Black families want more for their kids and would embrace more challenging PK-12 paths to achieve it.
This is evidenced in the latest Education Post poll on how parents and grandparents feel about educational standards for their kids.
Some of the highlights from Black respondents that were the most powerful:
- 88 percent said that they support "higher standards and a more challenging curriculum" for students.
- 93 percent said that they support "more accountability for teachers and principals."
- 84 percent said that they support "teacher evaluations that use test scores, classroom observations, and surveys from parents and students to help teachers improve."
It's clear that Black families want stronger academics to prepare their students for college, the workforce and an better quality of life. To get there, we have to reject the idea that low-income students automatically translate into low-performing schools.
There are examples like George Hall Elementary School in Mobile, Alabama, proving that higher standards can have outstanding outcomes for students.
At Hall, 99 percent of the 549 students in grades PK-5 are African American. 99 percent of them are categorized as low-income. Still, they outperformed the state average in 4th grade reading, 96 percent to 83 percent, in 2011. Ninety-seven percent of the students exceeded 5th grade math standards in Alabama that year (compared with just 69 percent of white students).
Another school, Mary McLeod Bethune Elementary School in New Orleans, has achieved similar outcomes. Of the 376 PK-6 students, 94 percent are African American, and 95 percent are low income. In 2012, Bethune was in the 76th percentile for the entire country for the academic achievements of 6th graders. The state average of 6th graders put Louisiana in just the 51st percentile.
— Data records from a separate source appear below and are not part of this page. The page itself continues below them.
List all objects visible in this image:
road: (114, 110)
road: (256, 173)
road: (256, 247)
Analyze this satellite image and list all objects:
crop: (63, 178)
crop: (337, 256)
The list of schools could go on. These two schools are among many across the country - district, charter, and private - that are disproving the "imminent failure" narratives that use race and poverty to assign black and brown students to lowered expectations. These success stories are proof that despite challenging circumstances outside the classroom walls, these students are succeeding -- and at a higher rate than peers that have other advantages.
Eric Mahmoud, the successful school leader of the Harvest Network of Schools in Minnesota talks broadly about closing "belief gap." In his report on the belief gap, he suggests we need to combat low expectations by highlighting success stories and countering the "myth that our children cannot succeed."
When one school succeeds, the others will believe that they too can rise to that level too.
How can we do it?
Beyond developing a community-wide belief that these schools can in fact succeed, what tangible ways are successful African American schools making strides? And how can these tactics be applied to the educational community as a whole?
In the case of George Hall, several initiatives have contributed to the upswing in students success, including complete restaffing, accelerated reading programs, extended school days, and increasing experiential learning opportunities.
At Bethune, an emphasis on recruiting experienced teachers and building-wide accountability has helped lift scores and overall achievement. This wasn't easy in the years following the aftermath of Hurricane Katrina.
There are likely many methods for lifting academic outcomes for African American children. But, they pathway there probably mirrors the poll findings for African Americans: higher standards, strong teaching and curriculum, and accountability for outcomes at all levels.
That, and the belief that our schools can meet the aspirations black communities know their kids deserve.